There are certain values of X and Y where the donkey dies no matter what, if X and Y are sufficiently far away that the donkey can never get to them in 100 seconds then the donkey dies.
There are also certain values of X and Y where the donkey can pick either of them and survive since the donkey can get to X or Y in well less than 100 seconds, so the donkey lives.

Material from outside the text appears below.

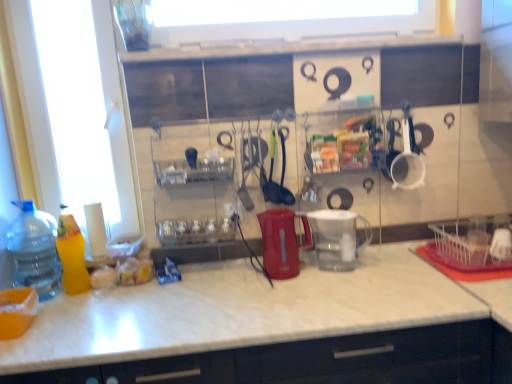
Locate an element on the screen. Image resolution: width=512 pixels, height=384 pixels. empty space that is to the right of transparent plastic bottle at left, marked as the second bottle in a right-to-left arrangement is located at coordinates (74, 300).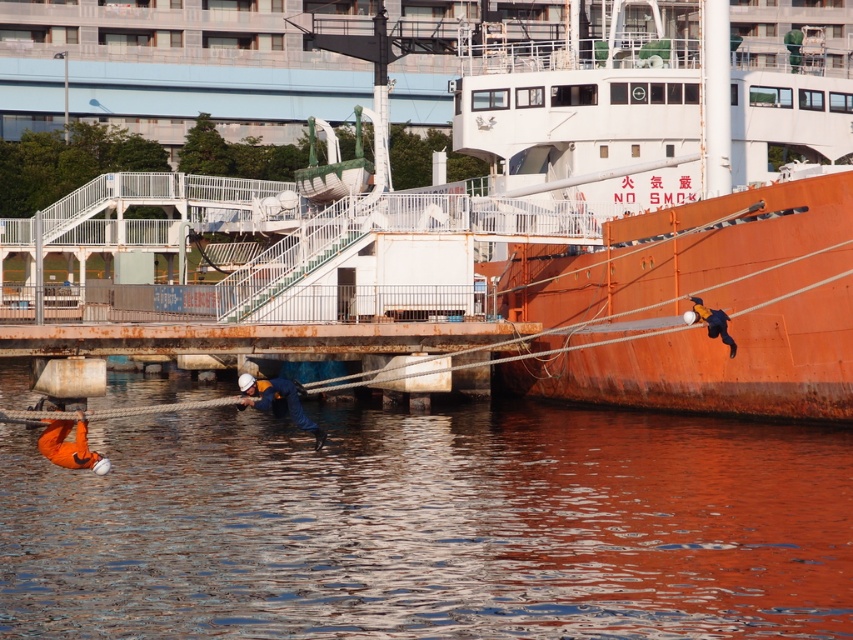
Question: Which of the following is the closest to the observer?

The above two scenarios are boundary conditions of sorts, where it's fairly trivial to come to a decision, the principle is about what happens when there is a value of X where it takes almost exactly 100 seconds to get to X, (and assume way more than 100 seconds to get to Y), but in order for the donkey to come to that realization the donkey needs to spend some time thinking about it and by the time the donkey has made a decision the donkey won't have enough time to carry it out. So the donkey has to take into account not only the amount of time to get to X, but also the amount of time it takes to come to a decision to get to X, but that too takes some finite amount of time... so the donkey has to take time to come to a decision about how long it takes to come to a decision to get to X, so on so forth... and you end up with an unbounded amount of time.
I could be way off here but I feel there is some subtlety in the way this principle is described that I'm missing.